Excerpt to read –
^^^^

It looks like a joke, but it’s the most important car in 60 years
I can’t think of another industry more conservative than the automotive one. Aircraft perhaps, but the traditionally huge profit margins of cars have allowed automakers to innovate even less than aircraft, which run on thin margins and almost have to be on the technological bleeding edge.
The reasons for the two to be risk-averse are obvious—if you make a mistake, people die. The effect is magnified in cars because in 2017, the last year for which statistics are available, Americans moved themselves 4.8 trillion miles by passenger car and truck which is seven times more than by air.
Combine seven times the exposure to risk with a market that seems happy to drive five-year old F150s, and you’ve got a recipe for stagnation.

^^^^

Information given –
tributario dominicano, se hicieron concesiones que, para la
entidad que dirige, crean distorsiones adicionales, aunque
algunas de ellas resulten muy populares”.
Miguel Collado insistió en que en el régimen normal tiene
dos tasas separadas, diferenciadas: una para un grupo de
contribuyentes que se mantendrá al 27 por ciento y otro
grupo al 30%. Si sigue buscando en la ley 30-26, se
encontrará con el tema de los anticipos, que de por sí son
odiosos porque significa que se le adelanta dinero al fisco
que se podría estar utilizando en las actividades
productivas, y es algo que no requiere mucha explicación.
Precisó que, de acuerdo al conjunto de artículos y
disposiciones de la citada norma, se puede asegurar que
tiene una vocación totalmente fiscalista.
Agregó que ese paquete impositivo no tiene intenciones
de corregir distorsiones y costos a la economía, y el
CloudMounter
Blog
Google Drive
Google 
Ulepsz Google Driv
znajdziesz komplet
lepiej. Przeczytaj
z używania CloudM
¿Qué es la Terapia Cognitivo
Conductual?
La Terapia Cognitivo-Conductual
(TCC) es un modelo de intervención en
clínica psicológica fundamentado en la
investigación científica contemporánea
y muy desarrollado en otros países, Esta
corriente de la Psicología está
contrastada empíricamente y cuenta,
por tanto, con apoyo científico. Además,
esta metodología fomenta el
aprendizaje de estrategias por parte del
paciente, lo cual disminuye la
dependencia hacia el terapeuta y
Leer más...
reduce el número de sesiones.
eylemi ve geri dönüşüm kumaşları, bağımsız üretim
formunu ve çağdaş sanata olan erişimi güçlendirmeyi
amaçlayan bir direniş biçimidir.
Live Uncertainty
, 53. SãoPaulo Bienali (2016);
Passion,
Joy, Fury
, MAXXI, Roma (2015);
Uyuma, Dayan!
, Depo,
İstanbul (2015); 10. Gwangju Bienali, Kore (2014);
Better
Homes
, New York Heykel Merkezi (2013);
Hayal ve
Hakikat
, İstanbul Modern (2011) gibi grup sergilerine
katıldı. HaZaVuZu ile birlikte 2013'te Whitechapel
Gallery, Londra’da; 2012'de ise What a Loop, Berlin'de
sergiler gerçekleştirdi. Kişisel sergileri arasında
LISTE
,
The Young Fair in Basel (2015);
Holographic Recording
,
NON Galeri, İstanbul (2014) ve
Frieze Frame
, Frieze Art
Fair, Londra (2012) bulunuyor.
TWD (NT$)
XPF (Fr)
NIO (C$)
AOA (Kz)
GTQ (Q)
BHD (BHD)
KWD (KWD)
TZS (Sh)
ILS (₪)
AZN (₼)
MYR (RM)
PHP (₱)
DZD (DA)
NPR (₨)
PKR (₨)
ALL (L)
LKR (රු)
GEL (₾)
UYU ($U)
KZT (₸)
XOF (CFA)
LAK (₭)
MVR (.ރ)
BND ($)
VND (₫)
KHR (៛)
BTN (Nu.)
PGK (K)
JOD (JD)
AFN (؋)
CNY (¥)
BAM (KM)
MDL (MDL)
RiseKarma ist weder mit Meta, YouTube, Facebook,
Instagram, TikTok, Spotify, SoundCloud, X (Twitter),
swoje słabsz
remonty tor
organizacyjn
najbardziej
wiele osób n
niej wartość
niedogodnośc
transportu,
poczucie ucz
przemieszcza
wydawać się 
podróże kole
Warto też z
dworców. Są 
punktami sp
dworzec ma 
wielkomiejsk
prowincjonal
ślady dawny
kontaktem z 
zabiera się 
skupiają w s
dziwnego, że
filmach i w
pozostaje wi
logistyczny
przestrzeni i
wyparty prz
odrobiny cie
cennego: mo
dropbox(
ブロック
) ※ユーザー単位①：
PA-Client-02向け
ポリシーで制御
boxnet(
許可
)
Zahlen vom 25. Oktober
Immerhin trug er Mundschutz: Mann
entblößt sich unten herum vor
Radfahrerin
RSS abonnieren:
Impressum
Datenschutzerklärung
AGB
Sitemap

^^^^

Directive A – Reproduce the passage of the article on the auto industry's caution, starting at "The reasons for" and ending at "than by air.".
Directive B – Take the article about the auto industry's reluctance to innovate further, picking up right after its last sentence.

Your response A –
The reasons for the two to be risk-averse are obvious—if you make a mistake, people die. The effect is magnified in cars because in 2017, the last year for which statistics are available, Americans moved themselves 4.8 trillion miles by passenger car and truck which is seven times more than by air.

Your response B –
The car industry is so hidebound, in fact, the last car which challenged the status quo in any significant way was introduced during the Eisenhower administration. Chevy’s 1960 Corvair was an answer to the need for a smaller, more economical car with a rear engine. It came with turbocharging (eventually), an air-cooled alloy flat six, rear transaxle and styled like a European sports car. Aside from some passing layout similarities to a VW Beetle (or the related Porsche 356), it truly broke the mold.
And in doing so, it looked...alien. People literally didn’t understand what they were looking at—Corvair had no front grille, a low hood and trunk in the era of tailfins, and flat floors. Without a driveshaft running from the engine in front, it was able to have a different set of proportions than anything else coming from not just the Big Three, but even the stylistically adventurous little guys like Studebaker or recently departed Nash or Kaiser.
When Tesla introduced their long-promised pickup, the Cybertruck, in November the general reaction was uncomfortable amusement. Was this a real thing? Was it a joke? It rapidly became obvious that this was a production vehicle and the consensus turned to scorn. It had none of the reference points for automotive styling that we’re used to seeing so it had to be interpreted through whatever lens that journalists could come up with.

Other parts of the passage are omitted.